Why Jorge Drexler is the Artist of the Uruguayan People
His music is loved throughout Latin America and he’s recorded in countries like Colombia and Mexico. Though he now lives in Madrid, Jorge Drexler hasn’t forgotten his Uruguayan roots.
The son of a German Jew who fled Europe with his family as a child when the continent’s grim history was beginning to unfold, Jorge Drexler began playing his first instrument, the piano, at the impressionable age of five. Though he was pushed by his family to become a doctor, music was his calling and his obsession. To appease his parents, he attended medical school but took a break during his education to hitchhike through Brazil, which is when he truly immersed himself in music.
Listening to, thinking about, and studying music during this time would have a profound effect on Jorge Drexler’s life, much like the story of a fellow South American, Ernesto “Che” Guevara, whose life-changing journey documented in the film The Motorcycle Diaries features one of Drexler’s most well known songs, ‘Al otro lado del río’.
Hailing from the second smallest country in South America, a country not known for producing stadium rockers, Jorge Drexler has noted that although he resides and records outside of his native Uruguay, the humble music and culture of his beloved country are what have influenced his music more than anything else.
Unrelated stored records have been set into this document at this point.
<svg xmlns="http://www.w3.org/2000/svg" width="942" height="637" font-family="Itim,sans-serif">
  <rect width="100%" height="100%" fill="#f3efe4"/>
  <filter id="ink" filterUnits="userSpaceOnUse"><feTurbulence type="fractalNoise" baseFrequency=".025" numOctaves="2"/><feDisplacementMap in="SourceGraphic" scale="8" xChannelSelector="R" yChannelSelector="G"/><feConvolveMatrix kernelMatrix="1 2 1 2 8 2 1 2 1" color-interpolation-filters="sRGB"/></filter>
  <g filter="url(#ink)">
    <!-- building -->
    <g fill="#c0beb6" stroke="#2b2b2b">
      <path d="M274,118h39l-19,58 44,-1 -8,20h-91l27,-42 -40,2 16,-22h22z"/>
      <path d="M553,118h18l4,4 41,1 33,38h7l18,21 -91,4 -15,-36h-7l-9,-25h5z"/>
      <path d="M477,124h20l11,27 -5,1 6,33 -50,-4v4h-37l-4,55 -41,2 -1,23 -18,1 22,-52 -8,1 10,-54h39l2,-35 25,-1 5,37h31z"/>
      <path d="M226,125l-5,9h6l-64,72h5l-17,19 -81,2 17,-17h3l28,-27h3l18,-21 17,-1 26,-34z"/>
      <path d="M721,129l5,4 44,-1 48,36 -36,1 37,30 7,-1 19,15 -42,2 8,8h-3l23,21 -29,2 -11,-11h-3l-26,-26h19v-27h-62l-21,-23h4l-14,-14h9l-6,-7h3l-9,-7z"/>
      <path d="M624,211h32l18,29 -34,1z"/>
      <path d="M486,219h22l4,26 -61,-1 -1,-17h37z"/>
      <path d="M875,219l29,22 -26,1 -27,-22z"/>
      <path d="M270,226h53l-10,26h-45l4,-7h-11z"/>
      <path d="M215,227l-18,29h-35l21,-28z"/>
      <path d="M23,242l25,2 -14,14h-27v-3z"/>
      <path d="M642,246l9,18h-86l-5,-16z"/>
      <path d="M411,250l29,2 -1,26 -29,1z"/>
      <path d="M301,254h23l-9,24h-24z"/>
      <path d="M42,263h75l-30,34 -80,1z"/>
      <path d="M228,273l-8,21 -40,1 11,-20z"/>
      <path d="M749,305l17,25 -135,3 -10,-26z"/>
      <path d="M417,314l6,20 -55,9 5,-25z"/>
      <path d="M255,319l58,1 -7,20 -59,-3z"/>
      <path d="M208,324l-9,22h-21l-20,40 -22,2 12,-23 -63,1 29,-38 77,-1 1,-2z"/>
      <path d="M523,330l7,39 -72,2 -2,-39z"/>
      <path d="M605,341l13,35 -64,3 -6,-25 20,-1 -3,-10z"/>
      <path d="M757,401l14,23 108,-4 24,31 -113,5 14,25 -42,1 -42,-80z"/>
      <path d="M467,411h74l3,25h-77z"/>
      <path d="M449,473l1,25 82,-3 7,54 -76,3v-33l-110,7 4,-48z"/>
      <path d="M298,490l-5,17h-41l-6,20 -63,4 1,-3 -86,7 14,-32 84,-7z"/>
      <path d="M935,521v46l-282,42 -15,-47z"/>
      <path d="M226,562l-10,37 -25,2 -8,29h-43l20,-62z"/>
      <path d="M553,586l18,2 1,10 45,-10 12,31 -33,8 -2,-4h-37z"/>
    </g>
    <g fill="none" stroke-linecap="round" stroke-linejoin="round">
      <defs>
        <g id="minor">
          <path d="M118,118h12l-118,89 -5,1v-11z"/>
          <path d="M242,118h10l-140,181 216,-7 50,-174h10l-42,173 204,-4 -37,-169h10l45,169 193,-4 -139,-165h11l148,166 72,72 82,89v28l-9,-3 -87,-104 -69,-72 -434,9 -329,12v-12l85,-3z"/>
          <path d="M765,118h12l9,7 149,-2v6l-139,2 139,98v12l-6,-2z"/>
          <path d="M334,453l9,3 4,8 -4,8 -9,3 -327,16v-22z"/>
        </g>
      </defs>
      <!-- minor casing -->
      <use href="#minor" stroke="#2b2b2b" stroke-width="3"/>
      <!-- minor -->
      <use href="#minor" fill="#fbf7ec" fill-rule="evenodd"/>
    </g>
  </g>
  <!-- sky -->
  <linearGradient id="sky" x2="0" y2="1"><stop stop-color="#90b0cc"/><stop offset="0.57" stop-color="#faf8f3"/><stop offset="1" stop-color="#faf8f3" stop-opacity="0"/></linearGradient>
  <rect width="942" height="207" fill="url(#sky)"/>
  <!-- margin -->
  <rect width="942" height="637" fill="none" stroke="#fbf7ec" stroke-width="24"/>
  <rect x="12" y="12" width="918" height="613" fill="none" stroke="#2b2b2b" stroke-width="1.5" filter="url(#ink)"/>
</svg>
Eduardo Mateo, a pioneer in Uruguayan music who combined bossa nova (a Brazilian fusion of samba and jazz) and local Candombe, music that originated from Uruguay’s African slaves, is noted to be one of the biggest influences on Drexler and his style of music. Another influence, Carlos Salaverry (known professionally as Santiago Chalar), was also a student of medicine who pursued his passion of music and became one of the most renowned folk singers in the history of Uruguay until his passing in 1994 at just 56 years old. Although Drexler has won an Academy Award for Best Original Song and is more well known than the artists that came before him, he still considers Chalar and Mateo as idols and pioneers for musicians like himself, doing his part to keep their music alive through his sound.
For a country that only has 3 million inhabitants, artists like Jorge Drexler, who remain tied to the land that served as a refuge for his family in dire times, provide further evidence of a fiercely proud nation.